Clients at the Center choose their own projects and are instructed to “go with their emotions for the day,” said Patricia Guterez, Case Aide. “We go with what supplies we have on hand, and sometimes a canvas is merely a piece of butcher paper because that's all we have.”
But it's evident from the artwork displayed at this year's show, “what's on hand” doesn't seem to interfere in the least with client creativity.
Mental health issues include anxiety disorders, attention deficit hyperactivity disorder (ADHD, ADD), autism spectrum disorder, bipolar disorder (manic-depressive illness), borderline personality disorder, depression, eating disorders, generalized anxiety disorders, obsessive-compulsive disorder (OCD), panic disorder, post-traumatic stress disorder (PTSD), social phobias and schizophrenia. Some disorders are only mildly debilitating, others, however, may take years and even a lifetime to overcome.
Major mental disorders cost the nation at least $193 billion annually in lost earnings alone, according to a new study funded by the National Institutes of Health's National Institute of Mental Health (NIMH). The study was published in the May 2008 issue of the American Journal of Psychiatry.
“Lost earning potential, costs associated with treating coexisting conditions, Social Security payments, homelessness and incarceration are just some of the indirect costs associated with mental illnesses that have been difficult to quantify,” said NIMH Director Thomas R. Insel, M.D. “This study shows us that just one source of these indirect costs is staggeringly high.”

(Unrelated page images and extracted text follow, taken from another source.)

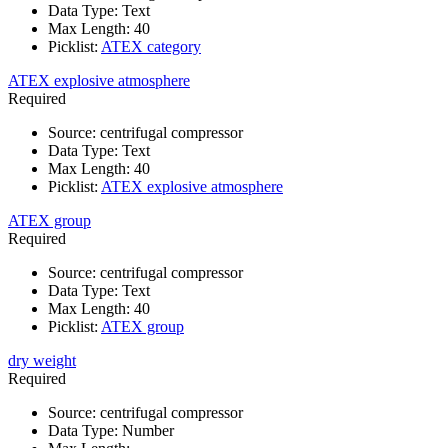
Data Type
:
Text
Max Length
:
40
Picklist
:
ATEX category
ATEX explosive atmosphere
Required
Source
:
centrifugal compressor
Data Type
:
Text
Max Length
:
40
Picklist
:
ATEX explosive atmosphere
ATEX group
Required
Source
:
centrifugal compressor
Data Type
:
Text
Max Length
:
40
Picklist
:
ATEX group
dry weight
Required
Source
:
centrifugal compressor
Data Type
:
Number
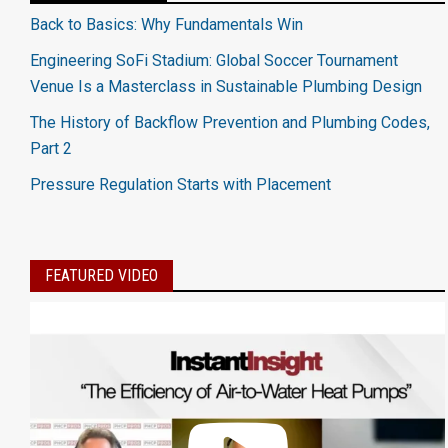
Back to Basics: Why Fundamentals Win
Engineering SoFi Stadium: Global Soccer Tournament
Venue Is a Masterclass in Sustainable Plumbing Design
The History of Backflow Prevention and Plumbing Codes,
Part 2
Pressure Regulation Starts with Placement
FEATURED VIDEO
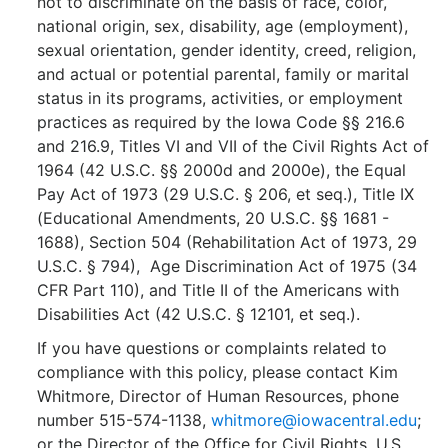
not to discriminate on the basis of race, color,
national origin, sex, disability, age (employment),
sexual orientation, gender identity, creed, religion,
and actual or potential parental, family or marital
status in its programs, activities, or employment
practices as required by the Iowa Code §§ 216.6
and 216.9, Titles VI and VII of the Civil Rights Act of
1964 (42 U.S.C. §§ 2000d and 2000e), the Equal
Pay Act of 1973 (29 U.S.C. § 206, et seq.), Title IX
(Educational Amendments, 20 U.S.C. §§ 1681 -
1688), Section 504 (Rehabilitation Act of 1973, 29
U.S.C. § 794), Age Discrimination Act of 1975 (34
CFR Part 110), and Title II of the Americans with
Disabilities Act (42 U.S.C. § 12101, et seq.).
If you have questions or complaints related to
compliance with this policy, please contact Kim
Whitmore, Director of Human Resources, phone
number 515-574-1138,
whitmore@iowacentral.edu
;
or the Director of the Office for Civil Rights, U.S.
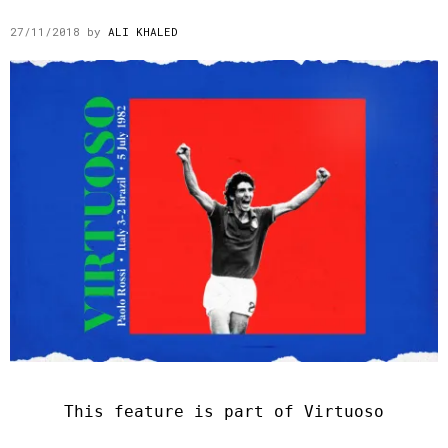
27/11/2018
by
ALI KHALED
This feature is part of Virtuoso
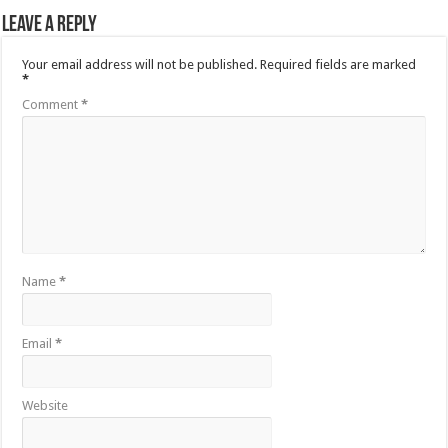
Leave a Reply
Your email address will not be published.
Required fields are marked
*
Comment
*
Name
*
Email
*
Website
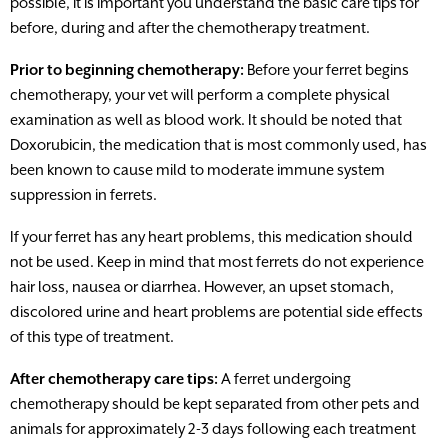
possible, it is important you understand the basic care tips for
before, during and after the chemotherapy treatment.
Prior to beginning chemotherapy:
Before your ferret begins
chemotherapy, your vet will perform a complete physical
examination as well as blood work. It should be noted that
Doxorubicin, the medication that is most commonly used, has
been known to cause mild to moderate immune system
suppression in ferrets.
If your ferret has any heart problems, this medication should
not be used. Keep in mind that most ferrets do not experience
hair loss, nausea or diarrhea. However, an upset stomach,
discolored urine and heart problems are potential side effects
of this type of treatment.
After chemotherapy care tips:
A ferret undergoing
chemotherapy should be kept separated from other pets and
animals for approximately 2-3 days following each treatment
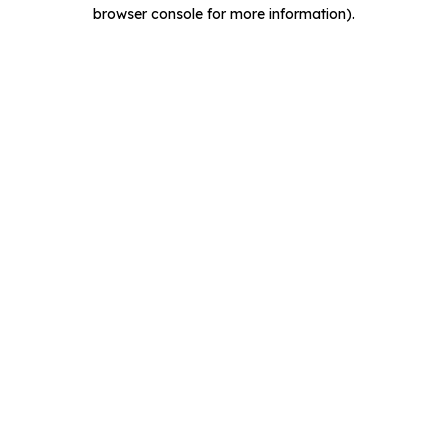
browser console for more information).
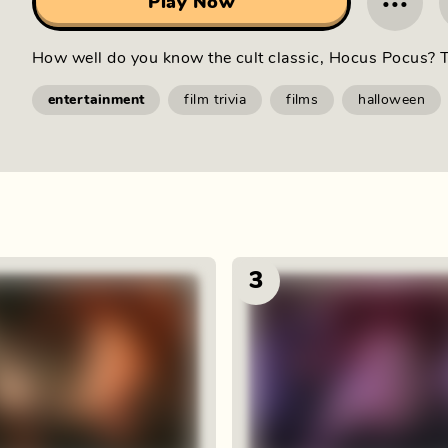
···
Play Now
How well do you know the cult classic, Hocus Pocus? T
entertainment
film trivia
films
halloween
3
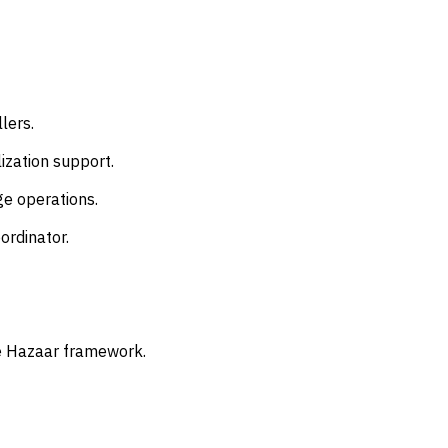
lers.
ization support.
ge operations.
ordinator.
he Hazaar framework.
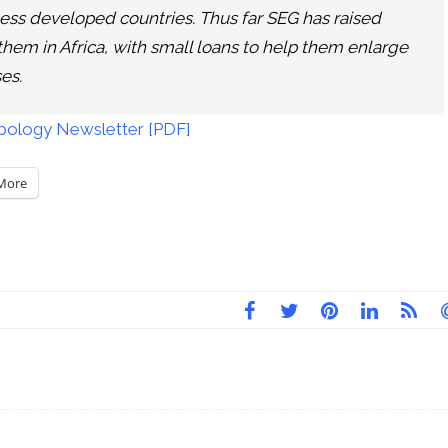
n less developed countries. Thus far SEG has raised
 them in Africa, with small loans to help them enlarge
es.
ropology Newsletter [PDF]
More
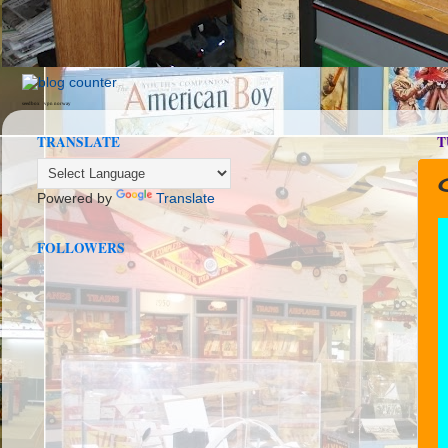
seedbox
vpn norway
TRANSLATE
T
C
Powered by
Translate
FOLLOWERS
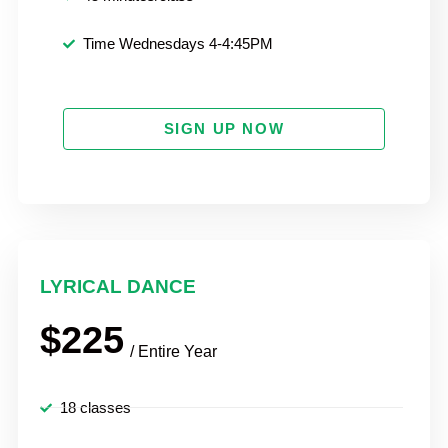
Time Wednesdays 4-4:45PM
SIGN UP NOW
LYRICAL DANCE
$225
/ Entire Year
18 classes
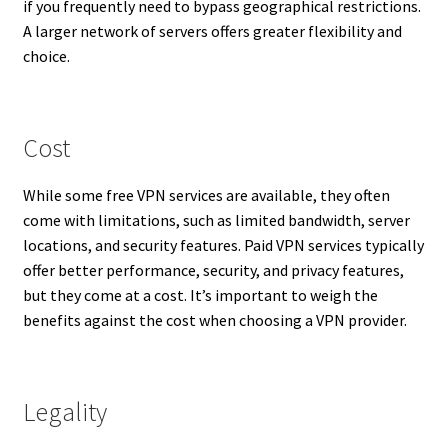
if you frequently need to bypass geographical restrictions.
A larger network of servers offers greater flexibility and
choice.
Cost
While some free VPN services are available, they often
come with limitations, such as limited bandwidth, server
locations, and security features. Paid VPN services typically
offer better performance, security, and privacy features,
but they come at a cost. It’s important to weigh the
benefits against the cost when choosing a VPN provider.
Legality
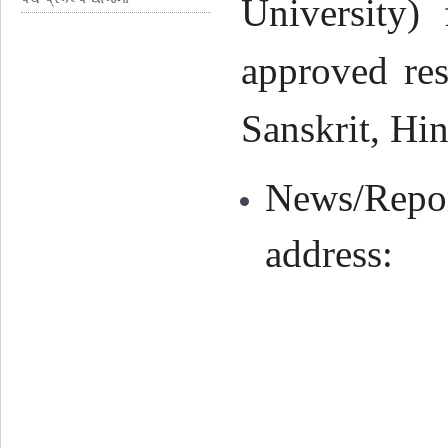
University) 
approved res
Sanskrit, Hin
News/Repor
address:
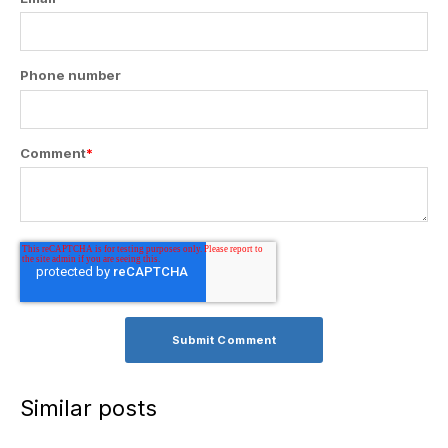
Phone number
Comment
*
Similar posts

Direct costs associated with mental disorders like medication, clinic visits, and hospitalization are relatively easy to quantify, but they reveal only a small portion of the economic burden these illnesses place on society. Indirect costs like lost earnings likely account for enormous expenses, but they are very difficult to define and estimate, according to the NIMH article.
The Family Learning Center staff is confident that there will be a Third Annual Art Show next year.